If you chose Dyson over Keone Kela as the stash for when Shawn Tolleson exploded, you chose correctly though I still believe that Kela is the better pitcher and option for the Rangers. Dyson is a ground ball machine, but doesn’t have the strikeout rate that you ideally want in your closer. Vizcaino hasn’t had to do much sharing of the closer role in Atlanta with Jason Grilli on account of the former three-star closer being a fraction of his former self. Unfortunately for Vizcaino, his save total will still reflect that of a shared closer because the Braves may not win 50 games this year.

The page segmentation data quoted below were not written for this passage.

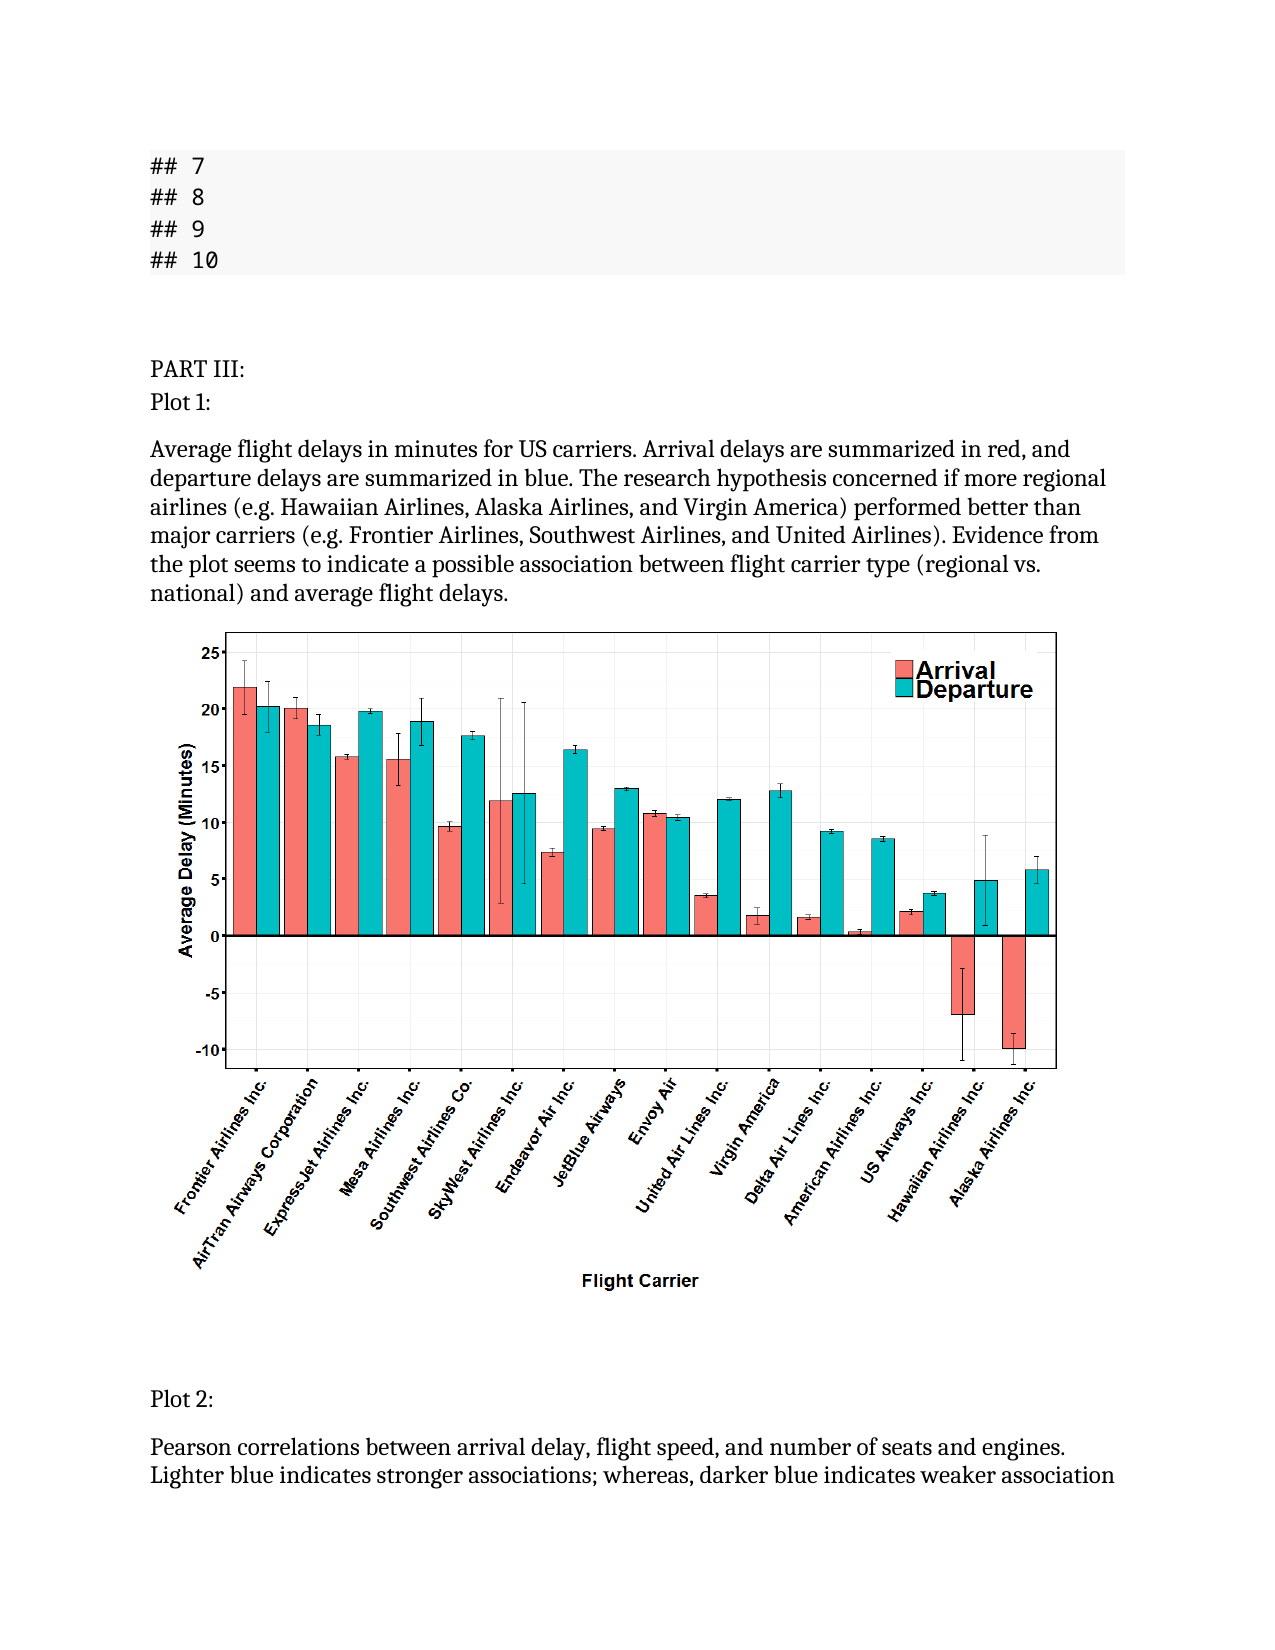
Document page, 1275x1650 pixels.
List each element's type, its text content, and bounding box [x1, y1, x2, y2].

text Plot 2: [150, 1385, 1125, 1414]
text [150, 150, 1125, 275]
text Plot 1: [150, 387, 1125, 416]
picture [168, 626, 1062, 1295]
text Average flight delays in minutes for US carriers. Arrival delays are summarized in red, and departure delays are summarized in blue. The research hypothesis concerned if more regional airlines (e.g. Hawaiian Airlines, Alaska Airlines, and Virgin America) performed better than major carriers (e.g. Frontier Airlines, Southwest Airlines, and United Airlines). Evidence from the plot seems to indicate a possible association between flight carrier type (regional vs. national) and average flight delays. [150, 435, 1125, 607]
text PART III: [150, 355, 1125, 384]
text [150, 1432, 1125, 1490]
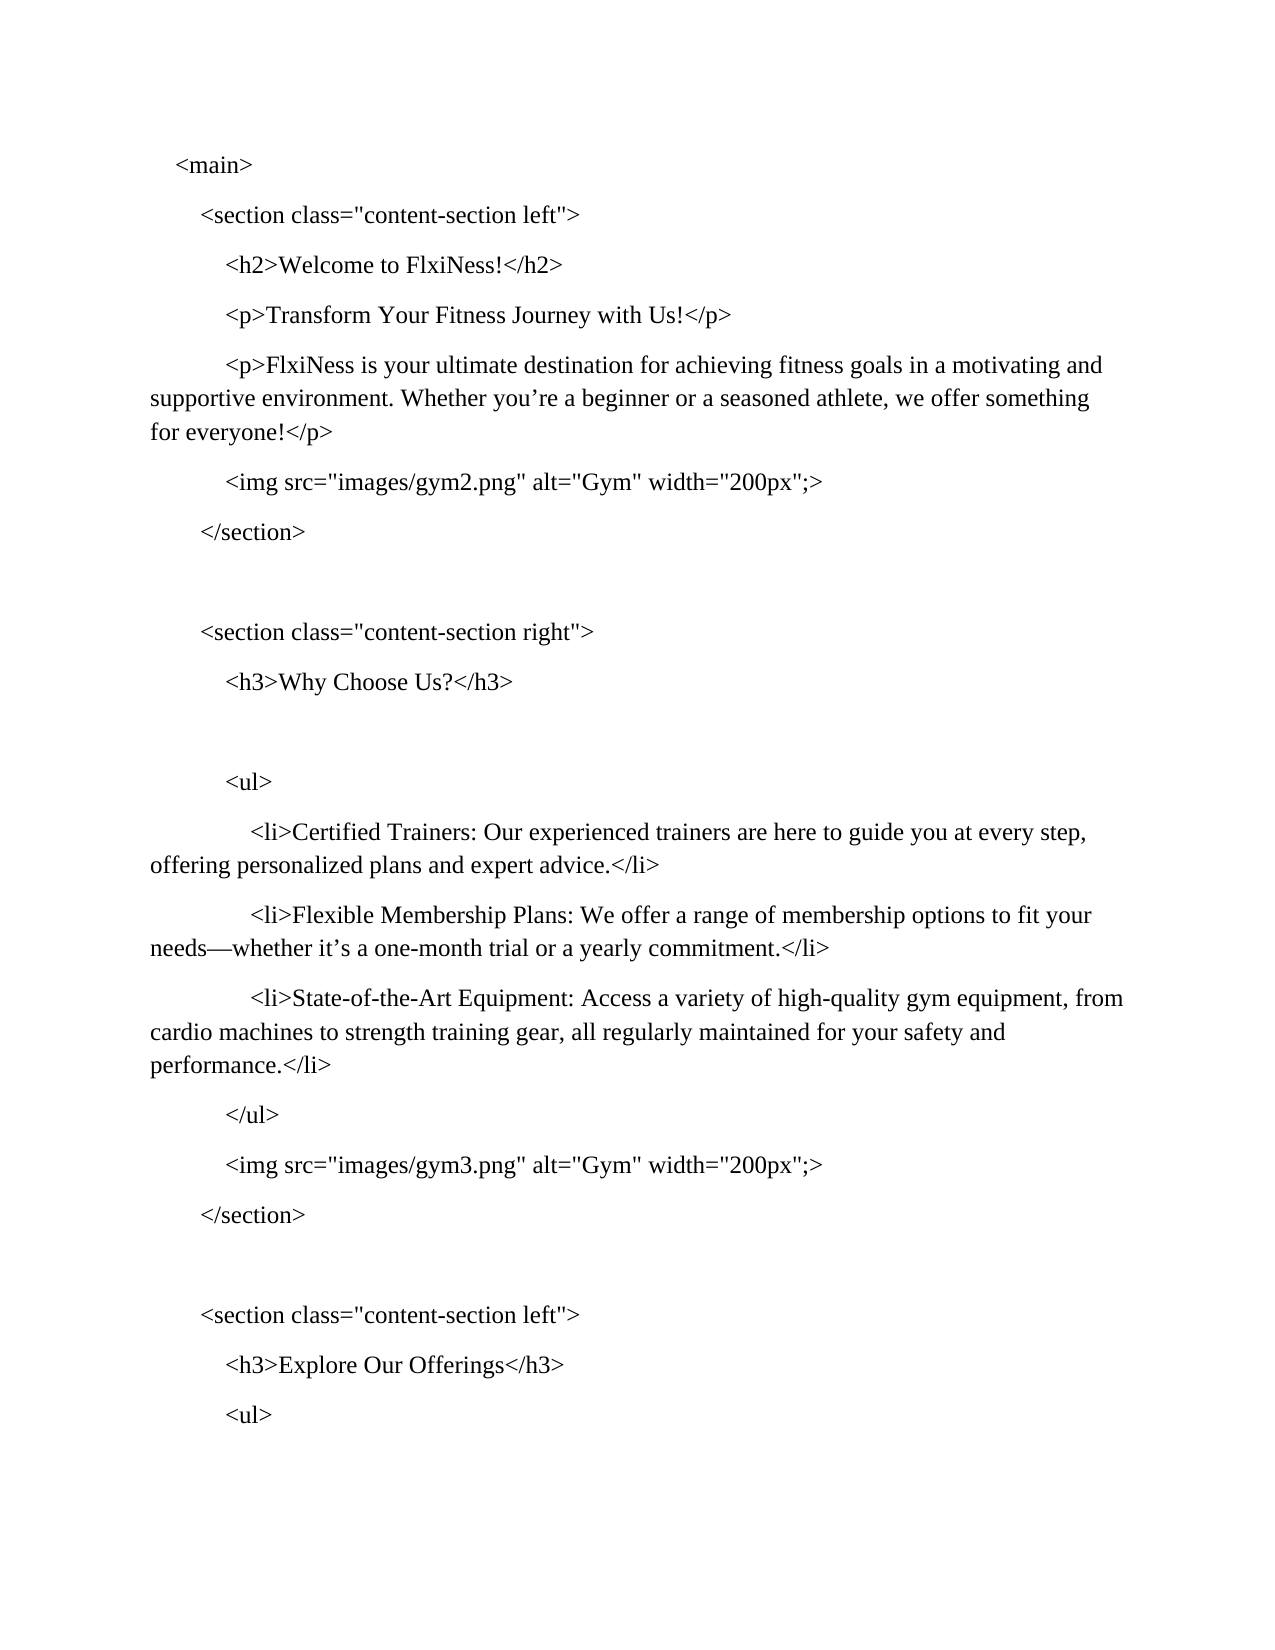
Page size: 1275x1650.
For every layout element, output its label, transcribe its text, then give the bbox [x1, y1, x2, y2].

text <li>State-of-the-Art Equipment: Access a variety of high-quality gym equipment, from cardio machines to strength training gear, all regularly maintained for your safety and performance.</li> [150, 983, 1125, 1079]
text <ul> [150, 1400, 1125, 1429]
text <h3>Explore Our Offerings</h3> [150, 1350, 1125, 1379]
text <section class="content-section left"> [150, 1300, 1125, 1329]
text <main> [150, 150, 1125, 179]
text <section class="content-section left"> [150, 200, 1125, 229]
text </section> [150, 1200, 1125, 1229]
text <img src="images/gym3.png" alt="Gym" width="200px";> [150, 1150, 1125, 1179]
text <li>Certified Trainers: Our experienced trainers are here to guide you at every step, offering personalized plans and expert advice.</li> [150, 817, 1125, 879]
text <h3>Why Choose Us?</h3> [150, 667, 1125, 695]
text <p>Transform Your Fitness Journey with Us!</p> [150, 300, 1125, 329]
text <ul> [150, 767, 1125, 795]
text <h2>Welcome to FlxiNess!</h2> [150, 250, 1125, 279]
text <section class="content-section right"> [150, 617, 1125, 645]
text </section> [150, 517, 1125, 545]
text <li>Flexible Membership Plans: We offer a range of membership options to fit your needs—whether it’s a one-month trial or a yearly commitment.</li> [150, 900, 1125, 962]
text </ul> [150, 1100, 1125, 1129]
text <p>FlxiNess is your ultimate destination for achieving fitness goals in a motivating and supportive environment. Whether you’re a beginner or a seasoned athlete, we offer something for everyone!</p> [150, 350, 1125, 445]
text <img src="images/gym2.png" alt="Gym" width="200px";> [150, 467, 1125, 495]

Two-Star Value Pick: Fernando Rodney
As we all predicted, the last closer to not give up a run in 2016 is Rodney—just about the last closer anyone wanted to touch this pre-season (non-Steve Cishek division). He’s still walking too many batters, but he’s bought himself quite a lot of leash in San Diego and the only thing keeping him from being a three-star closer is the inevitability that he’ll be traded at the deadline. Of course, there are a handful of teams who would probably use him as a closer so it’s not an automatic death knell to his value—especially since he can just sit and point to the 246 career saves on his player page.
28) Hector Neris
29) Brad Ziegler
30) Ryan Madson
31) Alex Colome
32) Steve Cishek
33) Sean Doolittle
34) Kevin Jepsen
35) Ken Giles
36) Glen Perkins
37) Trevor May
38) Nate Jones
39) Nick Vincent
40) Matt Bush
One-Star Value Pick: Alex Colome
Yes I wrote that whole diatribe on Colome and Boxberger—though on second thought, it was probably too short and inconclusive to be a diatribe. Yet, Colome with the rest-of-season job is likely a top-15 closer and could be worth trying to pry away right now given the comments being made by Rays management.